---- GIVEN TEXT
Sunday, September 16, 2007

What I Learned on Rosh Hashanah

1. There is almost nothing as important to me as feeling accepted and included. It's sort of pathetic, really. And I'm not sure where it comes from, since it's not like I was an outcast in junior high or can sobsobsobpoorme for days on end retelling tales of how the girls in high school did me wrong. But something in me just plain THIRSTS to be part of things.

Which means that I was like a (not killed and eaten since that wouldn't be kosher) pig in mud this week when Baroy, the kids, and I were invited to a luncheon after services at the home of a couple who could arguably be called the synagogue's biggest machers. It was the luncheon to which the rabbi, the cantor, and the president of the temple were going. More importantly, it was the luncheon to which several of my friends (some of whom are actually in the positions named above, but most of whom are just People Whom Everyone Likes) were invited, and it was the luncheon to which I had not been invited the year before. Not that that had bothered me...at the time. But in the past year, I've really gotten to know the hosts, and the people that attend these gatherings, and...I'll admit it. I got a huge rush when I was asked to attend.

And then, on the second day, I was asked by another friend from the temple if I would like to attend her women's study group after the second day of services. This is a very small, handpicked group of people, most of whom are women I know very well. It is also a group to which I had not received an invitation the year before. So, when I was asked this year...well, I was like the cat who ate the canary. (I don't think that analogy breaks any of the laws of kashrut, does it?)

Lesson summed up in a different way: I am shallower than the LA River.
--------
▶ _PROBLEM DETAILS_
Can you go on with the Rosh Hashanah blog post above, picking up right after its last line?
---- PROVIDED INFORMATION
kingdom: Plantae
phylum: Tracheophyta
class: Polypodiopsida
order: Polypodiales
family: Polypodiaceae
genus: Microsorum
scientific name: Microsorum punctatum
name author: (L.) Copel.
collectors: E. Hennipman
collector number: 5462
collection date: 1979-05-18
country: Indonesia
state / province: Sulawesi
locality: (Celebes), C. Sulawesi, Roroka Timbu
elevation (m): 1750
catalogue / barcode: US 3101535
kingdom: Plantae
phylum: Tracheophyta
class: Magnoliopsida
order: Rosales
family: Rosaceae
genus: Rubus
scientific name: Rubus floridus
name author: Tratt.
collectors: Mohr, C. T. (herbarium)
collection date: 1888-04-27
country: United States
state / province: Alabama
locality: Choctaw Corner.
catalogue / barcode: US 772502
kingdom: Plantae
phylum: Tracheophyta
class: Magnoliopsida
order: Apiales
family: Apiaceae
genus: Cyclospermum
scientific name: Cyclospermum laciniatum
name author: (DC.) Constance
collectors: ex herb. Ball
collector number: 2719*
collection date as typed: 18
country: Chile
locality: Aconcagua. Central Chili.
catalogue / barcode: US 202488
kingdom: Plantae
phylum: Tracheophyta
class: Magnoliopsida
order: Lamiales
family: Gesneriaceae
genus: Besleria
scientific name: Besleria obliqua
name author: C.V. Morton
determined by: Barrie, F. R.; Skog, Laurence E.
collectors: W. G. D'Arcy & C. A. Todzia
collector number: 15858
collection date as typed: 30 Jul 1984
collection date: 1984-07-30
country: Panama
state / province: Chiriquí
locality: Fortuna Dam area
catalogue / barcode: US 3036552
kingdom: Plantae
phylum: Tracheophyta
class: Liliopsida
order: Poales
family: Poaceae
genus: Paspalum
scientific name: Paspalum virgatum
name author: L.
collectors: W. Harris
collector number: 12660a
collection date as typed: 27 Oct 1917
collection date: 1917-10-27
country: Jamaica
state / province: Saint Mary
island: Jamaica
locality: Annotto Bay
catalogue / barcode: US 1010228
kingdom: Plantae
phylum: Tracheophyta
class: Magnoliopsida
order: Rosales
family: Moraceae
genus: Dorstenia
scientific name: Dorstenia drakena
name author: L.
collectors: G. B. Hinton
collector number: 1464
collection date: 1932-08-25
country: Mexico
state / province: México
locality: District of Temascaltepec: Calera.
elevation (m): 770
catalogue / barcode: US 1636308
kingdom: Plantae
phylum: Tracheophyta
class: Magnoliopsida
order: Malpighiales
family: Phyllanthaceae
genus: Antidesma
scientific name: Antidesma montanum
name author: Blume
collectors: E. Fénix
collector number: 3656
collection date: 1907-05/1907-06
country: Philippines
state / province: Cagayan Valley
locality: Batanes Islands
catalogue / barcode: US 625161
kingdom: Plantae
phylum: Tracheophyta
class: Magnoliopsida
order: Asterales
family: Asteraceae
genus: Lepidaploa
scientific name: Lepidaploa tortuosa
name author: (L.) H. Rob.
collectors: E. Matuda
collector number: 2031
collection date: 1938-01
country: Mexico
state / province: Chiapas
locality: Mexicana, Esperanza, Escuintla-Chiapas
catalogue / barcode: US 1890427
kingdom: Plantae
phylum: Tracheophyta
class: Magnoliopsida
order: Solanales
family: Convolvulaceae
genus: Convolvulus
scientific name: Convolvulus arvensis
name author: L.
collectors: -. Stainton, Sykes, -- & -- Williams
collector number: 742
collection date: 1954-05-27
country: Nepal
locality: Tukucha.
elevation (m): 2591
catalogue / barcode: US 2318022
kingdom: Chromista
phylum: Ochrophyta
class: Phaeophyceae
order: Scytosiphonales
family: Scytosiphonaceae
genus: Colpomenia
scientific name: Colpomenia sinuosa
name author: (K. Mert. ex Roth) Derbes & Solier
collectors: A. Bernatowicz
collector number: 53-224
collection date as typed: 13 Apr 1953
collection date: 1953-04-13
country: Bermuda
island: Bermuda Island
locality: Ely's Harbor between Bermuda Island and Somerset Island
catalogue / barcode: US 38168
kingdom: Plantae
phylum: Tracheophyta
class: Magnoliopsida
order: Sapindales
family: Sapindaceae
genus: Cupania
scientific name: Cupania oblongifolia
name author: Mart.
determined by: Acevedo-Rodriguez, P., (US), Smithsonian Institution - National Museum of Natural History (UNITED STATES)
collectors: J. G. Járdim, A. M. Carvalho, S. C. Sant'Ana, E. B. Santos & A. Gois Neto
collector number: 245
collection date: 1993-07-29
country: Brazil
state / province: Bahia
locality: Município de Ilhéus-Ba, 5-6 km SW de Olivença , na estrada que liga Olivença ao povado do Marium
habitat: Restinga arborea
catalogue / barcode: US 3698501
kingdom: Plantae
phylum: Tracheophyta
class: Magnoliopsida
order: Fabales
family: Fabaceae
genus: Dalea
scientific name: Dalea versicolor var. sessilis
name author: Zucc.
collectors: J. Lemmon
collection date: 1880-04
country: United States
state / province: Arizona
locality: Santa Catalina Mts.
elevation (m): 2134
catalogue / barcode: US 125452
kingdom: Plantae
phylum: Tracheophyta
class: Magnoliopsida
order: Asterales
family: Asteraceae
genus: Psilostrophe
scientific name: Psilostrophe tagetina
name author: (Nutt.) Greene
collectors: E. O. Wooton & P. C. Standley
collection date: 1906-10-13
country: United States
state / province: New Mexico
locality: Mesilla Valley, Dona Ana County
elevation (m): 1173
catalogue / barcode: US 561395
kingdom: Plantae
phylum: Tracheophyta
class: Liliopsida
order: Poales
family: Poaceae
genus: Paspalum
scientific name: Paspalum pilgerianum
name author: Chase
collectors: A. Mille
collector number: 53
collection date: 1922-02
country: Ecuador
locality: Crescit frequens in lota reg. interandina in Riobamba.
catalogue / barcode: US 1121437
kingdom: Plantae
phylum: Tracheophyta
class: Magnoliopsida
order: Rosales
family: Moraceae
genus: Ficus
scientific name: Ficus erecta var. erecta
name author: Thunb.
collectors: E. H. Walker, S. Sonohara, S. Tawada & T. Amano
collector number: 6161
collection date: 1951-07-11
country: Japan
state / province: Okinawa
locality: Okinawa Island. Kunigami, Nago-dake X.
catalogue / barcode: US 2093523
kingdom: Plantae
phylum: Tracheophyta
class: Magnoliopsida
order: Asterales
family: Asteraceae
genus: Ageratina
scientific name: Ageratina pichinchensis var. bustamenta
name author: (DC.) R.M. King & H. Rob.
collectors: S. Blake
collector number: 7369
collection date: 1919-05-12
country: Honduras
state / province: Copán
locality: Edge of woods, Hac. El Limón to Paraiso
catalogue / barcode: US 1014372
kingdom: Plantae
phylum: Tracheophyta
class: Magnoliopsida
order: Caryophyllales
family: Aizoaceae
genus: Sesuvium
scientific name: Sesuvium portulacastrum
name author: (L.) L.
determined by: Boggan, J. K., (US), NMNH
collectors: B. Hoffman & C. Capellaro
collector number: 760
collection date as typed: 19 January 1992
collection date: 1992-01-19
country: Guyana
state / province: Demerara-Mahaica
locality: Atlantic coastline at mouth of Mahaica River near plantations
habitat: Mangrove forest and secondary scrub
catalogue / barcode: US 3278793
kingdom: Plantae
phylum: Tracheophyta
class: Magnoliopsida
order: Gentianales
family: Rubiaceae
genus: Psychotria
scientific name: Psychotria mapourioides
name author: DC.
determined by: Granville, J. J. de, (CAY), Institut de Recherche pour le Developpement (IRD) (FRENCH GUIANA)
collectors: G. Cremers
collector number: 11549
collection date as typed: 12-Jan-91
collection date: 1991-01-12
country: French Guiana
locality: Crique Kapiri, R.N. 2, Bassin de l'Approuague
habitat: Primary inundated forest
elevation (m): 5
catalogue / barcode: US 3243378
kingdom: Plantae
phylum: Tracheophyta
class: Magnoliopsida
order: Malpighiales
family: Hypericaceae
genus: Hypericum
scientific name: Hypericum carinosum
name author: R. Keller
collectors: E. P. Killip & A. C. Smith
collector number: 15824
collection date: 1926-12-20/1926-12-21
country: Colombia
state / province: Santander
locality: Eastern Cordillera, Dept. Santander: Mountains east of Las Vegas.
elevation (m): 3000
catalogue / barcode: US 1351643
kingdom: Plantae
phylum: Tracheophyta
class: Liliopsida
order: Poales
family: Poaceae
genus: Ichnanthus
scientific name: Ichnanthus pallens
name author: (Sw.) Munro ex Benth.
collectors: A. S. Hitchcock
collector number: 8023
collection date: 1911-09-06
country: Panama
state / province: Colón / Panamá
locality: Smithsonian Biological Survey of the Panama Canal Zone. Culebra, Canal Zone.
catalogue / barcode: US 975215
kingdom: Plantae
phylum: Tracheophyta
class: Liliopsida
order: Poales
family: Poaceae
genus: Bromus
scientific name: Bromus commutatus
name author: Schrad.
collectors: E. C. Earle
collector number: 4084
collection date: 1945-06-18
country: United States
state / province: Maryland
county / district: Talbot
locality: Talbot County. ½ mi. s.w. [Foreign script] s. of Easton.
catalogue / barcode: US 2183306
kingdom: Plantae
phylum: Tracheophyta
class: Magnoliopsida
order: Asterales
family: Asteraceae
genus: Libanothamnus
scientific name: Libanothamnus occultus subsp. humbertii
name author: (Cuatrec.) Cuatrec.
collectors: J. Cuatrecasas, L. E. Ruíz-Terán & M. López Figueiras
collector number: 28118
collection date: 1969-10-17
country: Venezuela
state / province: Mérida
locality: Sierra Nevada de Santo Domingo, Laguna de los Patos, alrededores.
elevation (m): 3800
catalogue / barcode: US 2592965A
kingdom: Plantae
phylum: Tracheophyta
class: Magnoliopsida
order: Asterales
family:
--------
▶ _EXPECTED OUTPUT_
2. My daughter can blow the shofar like nobody's business. After the family services broke up the first day and most of the folks had left, Em was talking to the cantor (who runs those services for us) while I cleaned up the snack tables with a couple of my Religious School PTA cohorts. When we heard the shofar blowing again, we looked at each other and said, "Now, see, THAT's what it should have sounded like during the service! Bet he's pissed that he's only NOW finding his groove."

Except, of course, it wasn't Cantor. It was Em. Cantor was truly impressed with her, and she was beaming away. Of course, then he mentioned it to Rabbi, who suggested that Em might want to give it a go at the second-day services, at which point I had to admit that I was sending her back to school for the second day. "Well, that's OK," he said to Em. "You can try it at the tashlich service [where we meet in a park and symbolically cast our sins upon the waters by scattering bread crumbs in a running stream] on Sunday." At which point I had to admit that she wasn't coming to do tashlich, either, because she had soccer photos at the same time. And then became immediately and completely tongue-tied and guilt-ridden and walked quickly away, even though the man didn't even flinch, and I'm one of the last people he's going to give a hard time about not showing up places, since I'm there all the time these days. Still, I could just hear a voice telling me that I was wrong for putting soccer before services. Sure, it was MY voice, but still...

Lesson summed up in a different way: No matter what we do, we parents can't win. But also, my kid rocks.

3. N needs to stop paying so much attention at services. Cantor's sermon at the family service on the first day was about the sorts of 'new year's resolutions' the kids could make that would be in keeping with the spirit of the holiday. He was using examples of things like chores, and how the children should make an effort in the coming year to do the things their parents ask them to do, so that the parents don't have to ask them over and over again. "And for your part, parents," he said, "you need to make an effort to stay calm and patient with your children, instead of jumping on them the minute they make a mistake."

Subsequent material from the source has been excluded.